In re-capping 2010 with retailers, I had a number of them tell me that business was up during the course of the year, but all with one interesting footnote: Sales were off in the months when they would traditionally see a lot of business--say, for instance, May for Mother’s Day--while the store was bustling in other months when business is usually dead.

“There is no rhyme or reason anymore,” one Arkansas retailer who’s been in business for more than 40 years told me.

Similar comments came from a jeweler in Louisiana and a store manager in California. The California retailer conjectured that the media might play a role, with consumers’ penchant for spending ebbing and flowing in tandem with the news about the stock market and unemployment.

The media, said industry analyst and Interactive Group President Jeff Taraschi, definitely has a greater impact on consumer spending these days. He said consumers today are “highly aware” of what celebrities wear to awards ceremonies--such as the recently-aired Academy Awards--thanks to the instant reports that pop up on the Internet nearly the same minute our so-beloved stars step onto the red carpet.

That can drive demand for a certain look or style just as, conversely, news about rising gas prices can cause consumers to clamp down on their spending.

“People who read are influenced by positives from the press and negatives from the press. I think that’s part of the equation,” Taraschi said.

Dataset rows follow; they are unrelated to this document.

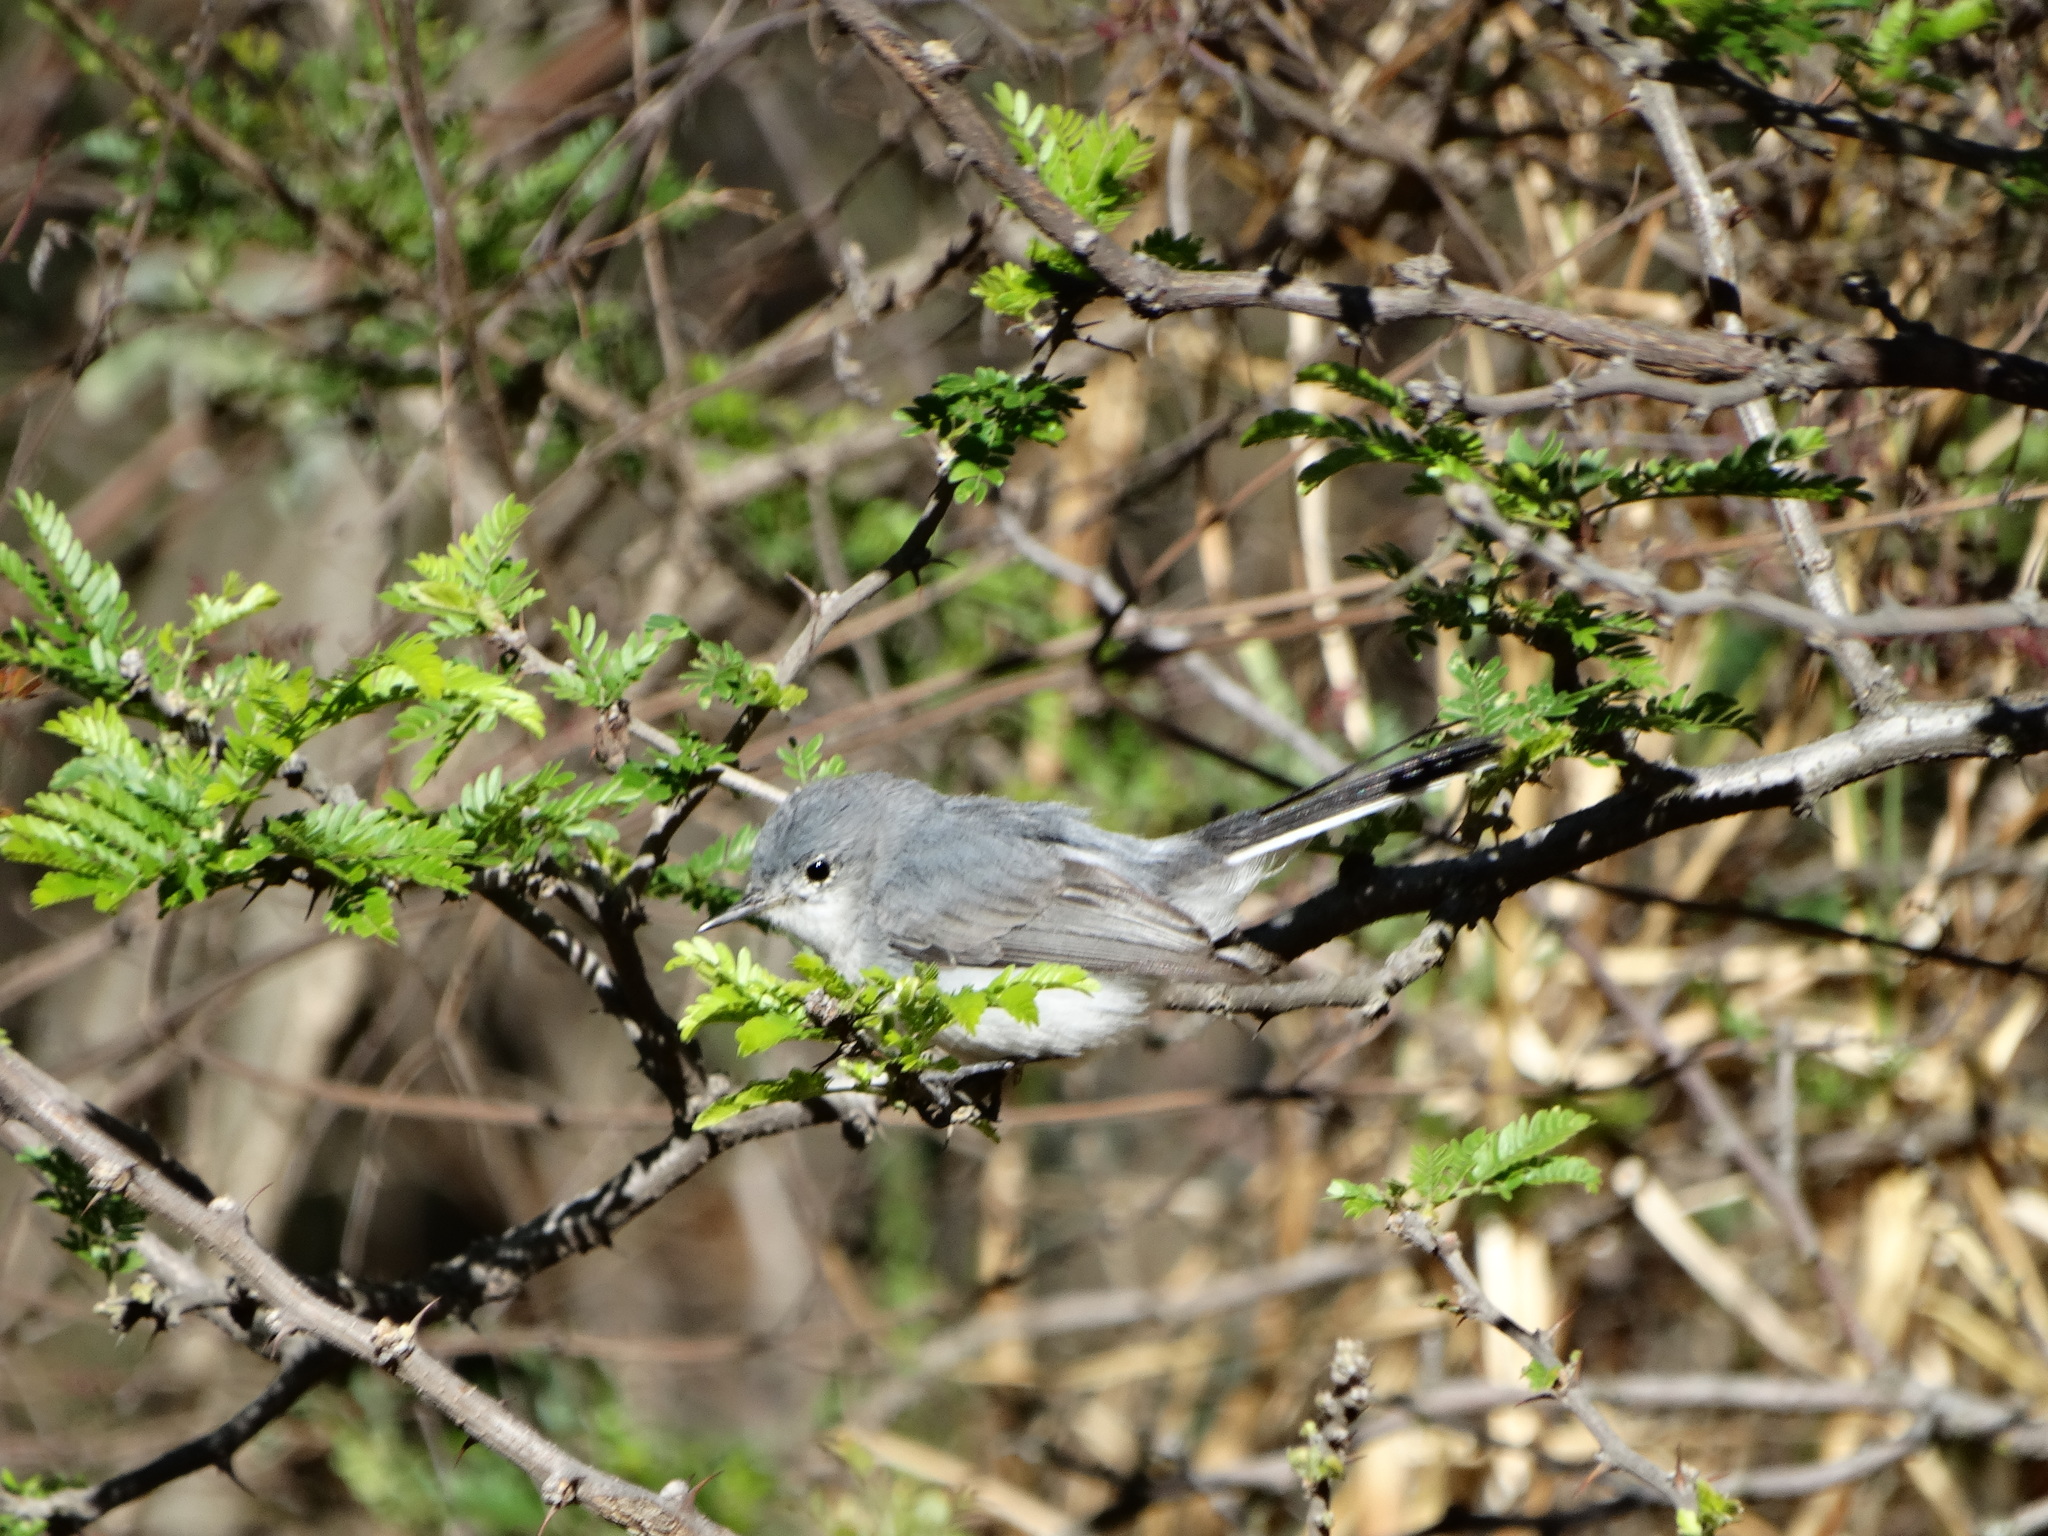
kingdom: Animalia
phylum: Chordata
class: Aves
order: Passeriformes
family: Polioptilidae
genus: Polioptila
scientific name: Polioptila caerulea
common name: Blue-gray gnatcatcher
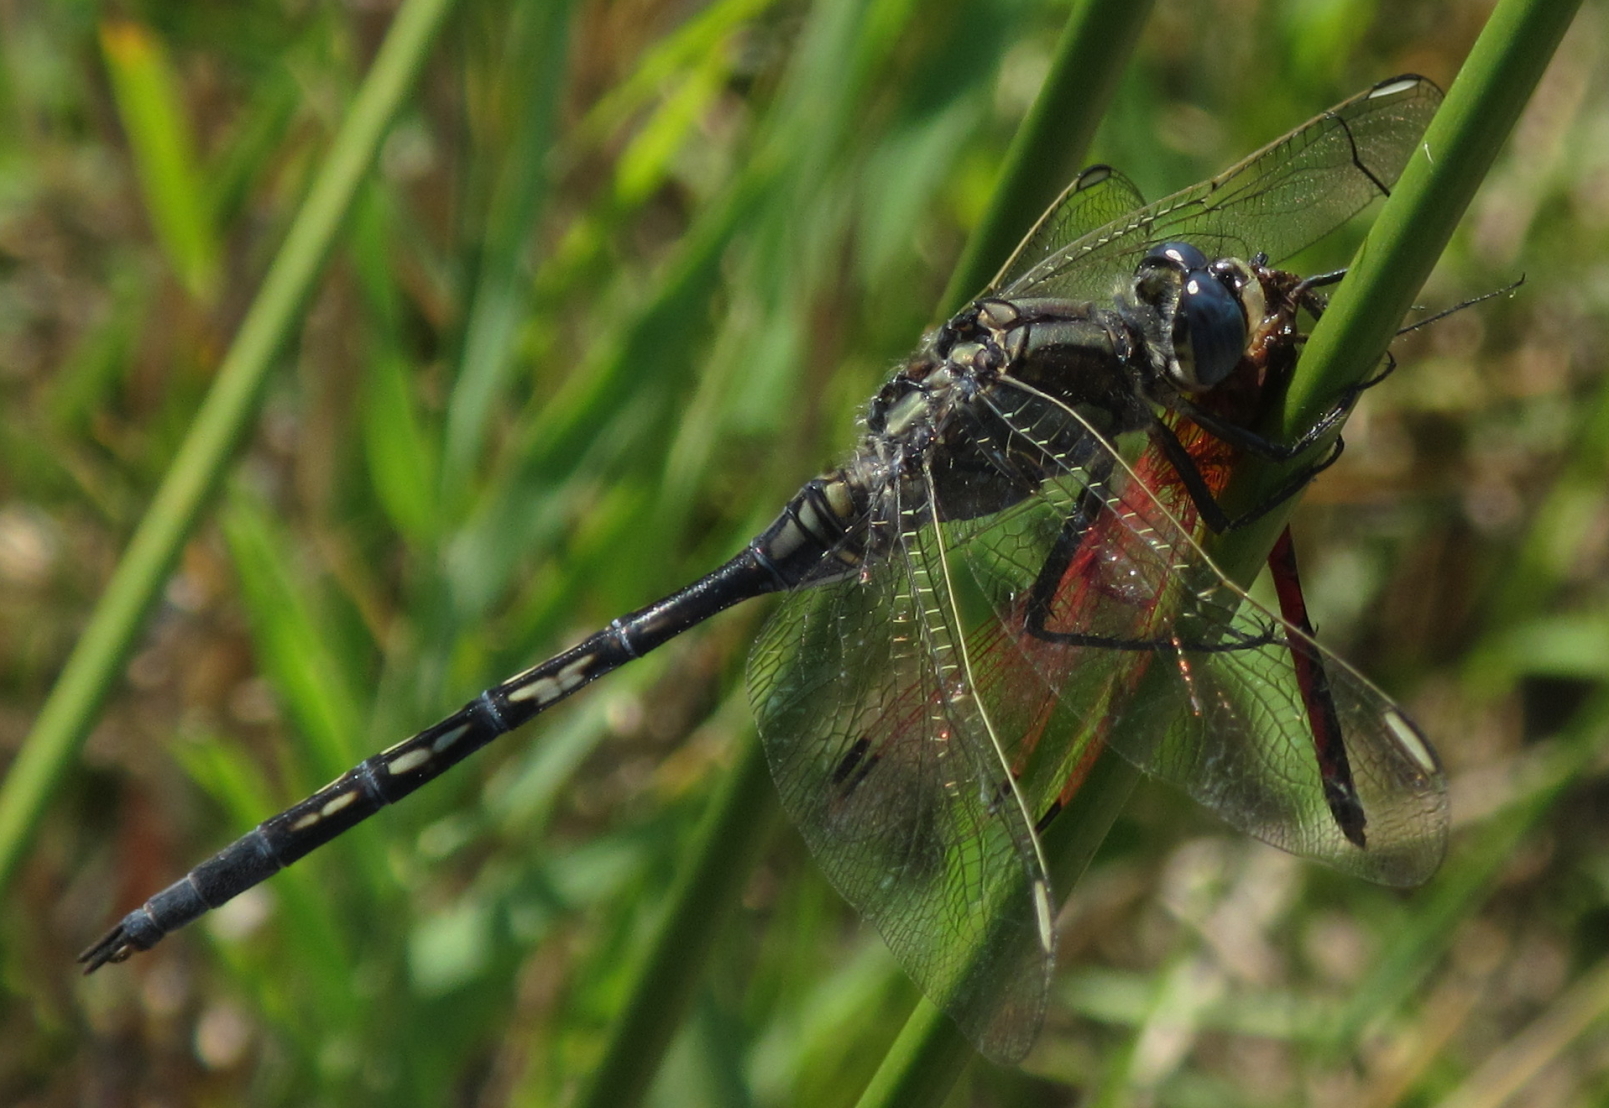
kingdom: Animalia
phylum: Arthropoda
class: Insecta
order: Odonata
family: Libellulidae
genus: Orthetrum
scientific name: Orthetrum trinacria
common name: Long skimmer
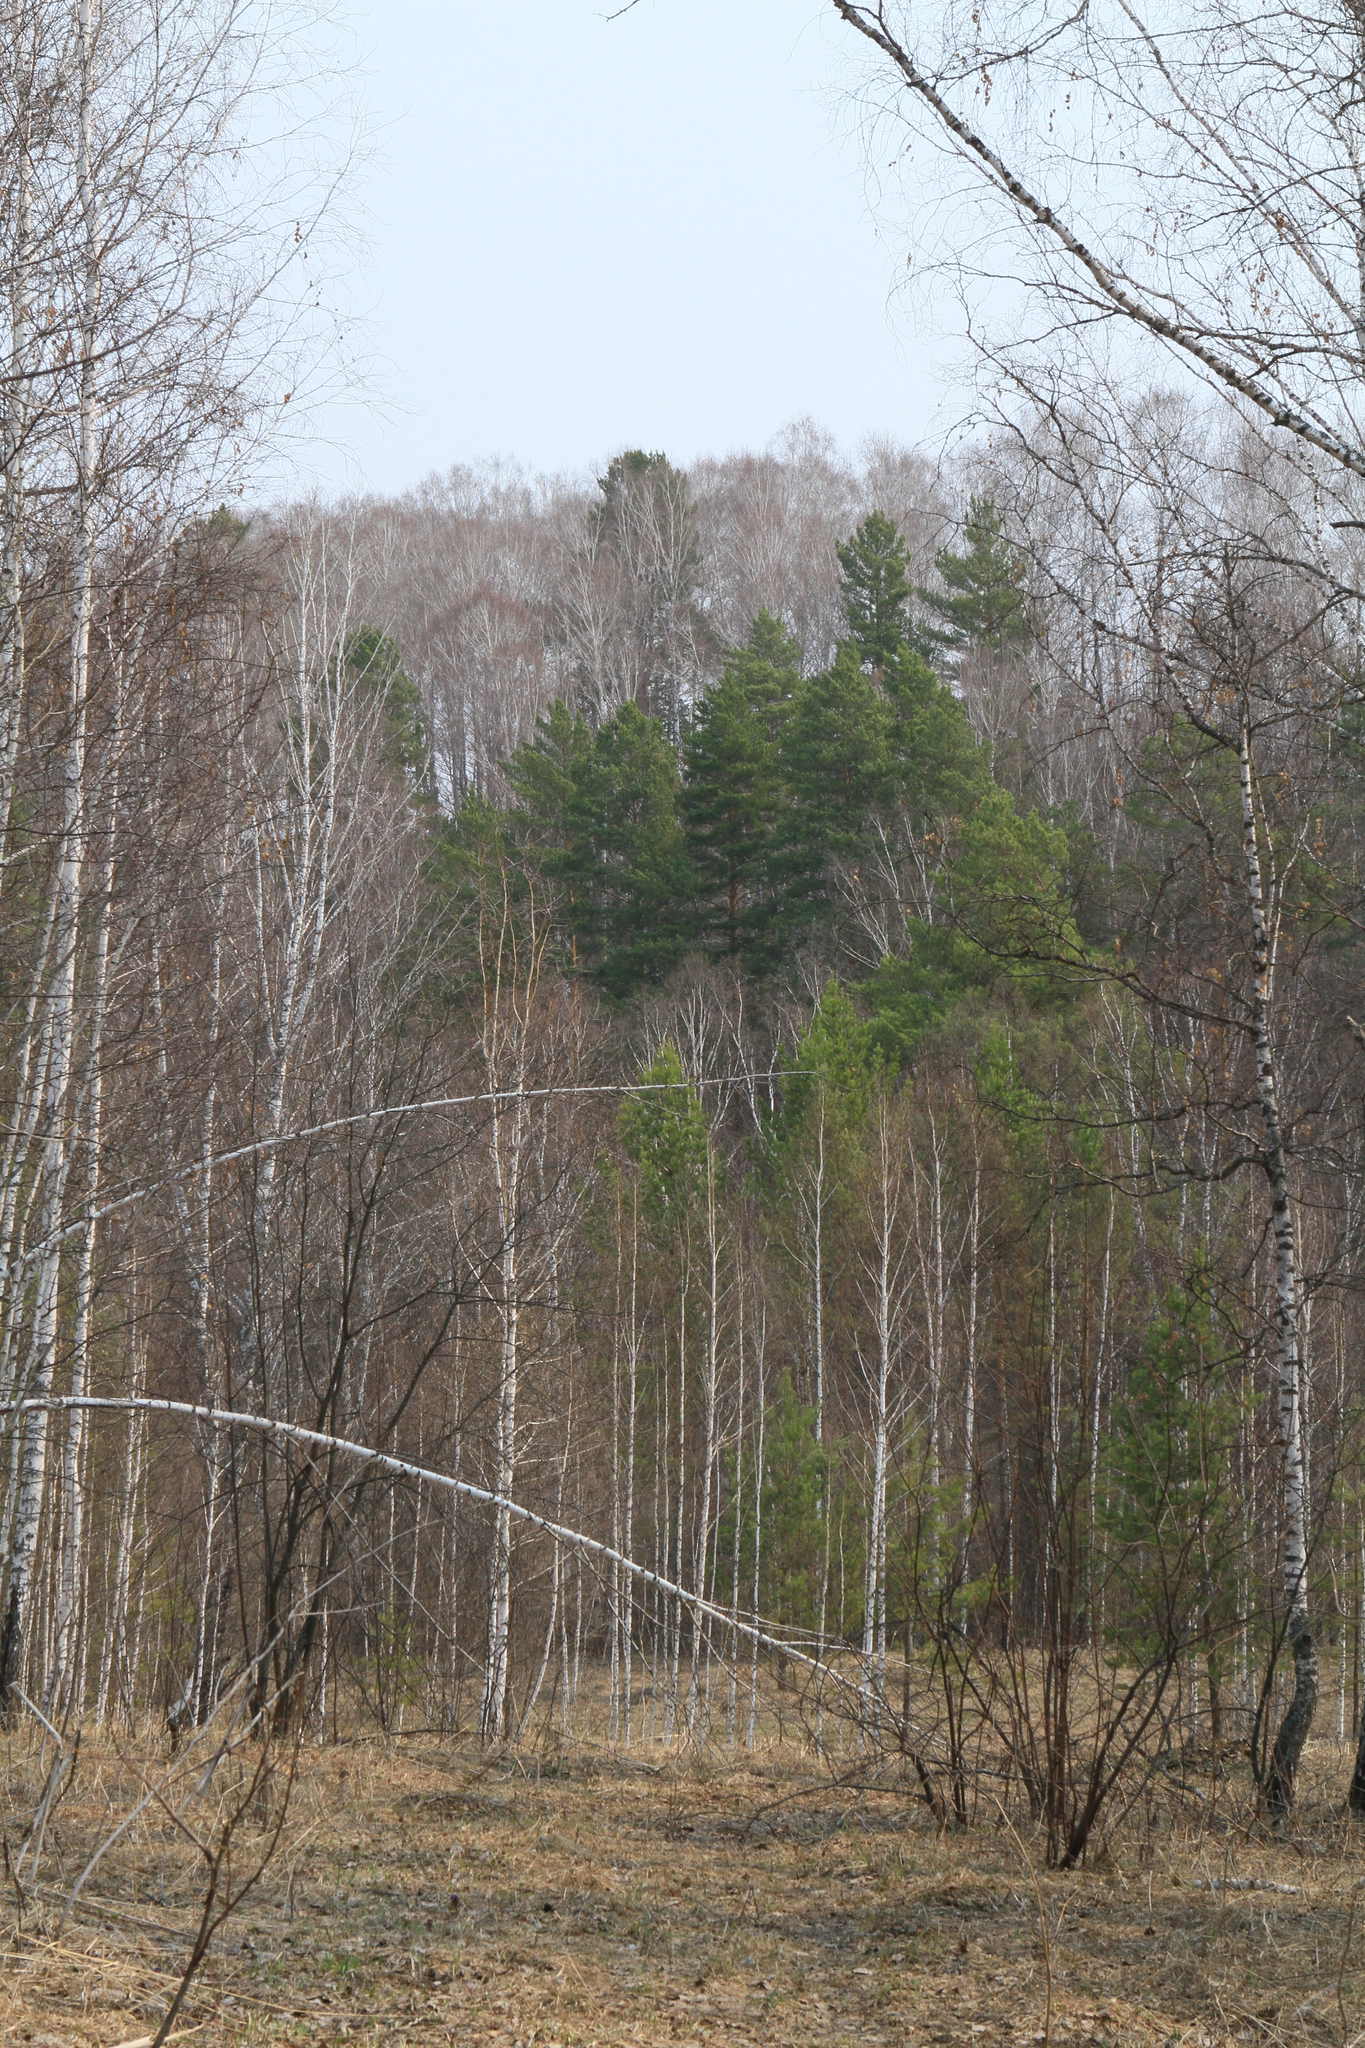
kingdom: Plantae
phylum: Tracheophyta
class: Pinopsida
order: Pinales
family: Pinaceae
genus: Pinus
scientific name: Pinus sylvestris
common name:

But, he said, it’s not the whole story. He said the idea that retailers today don’t know how to anticipate what will be their busy months is “almost archaic.”

Today’s consumer is super-busy (though with what I’m not exactly sure since we have gadgets designed to make everything easier, but that’s probably a subject for another blog). People today want to “pack more into their life,” said Taraschi, so the idea of being able to shop by appointment or buy something online at the exact moment they have free during the day is ultra-appealing.

And while retailers shouldn’t completely abandon traditional forms of marketing, they do need to focus on being in touch with their customers 24 hours a day, 7 days a week, 365 days a year. They need to stop worrying about where all the Mother’s Day shoppers are in May or the engagement ring buyers in November and give people a reason to come into the store at any time. 

Do a blog, send out a newsletter every season introducing your new collections, get a Facebook page, Tweet, sell online--anything that helps you virtually connect with your customers and brings people in to the store. It’s a point that’s been made over and over to retailers but one that definitely bears repeating.

“[Jewelers] have to be relevant to people who want to shop on demand rather than waiting for occasions,” Taraschi said.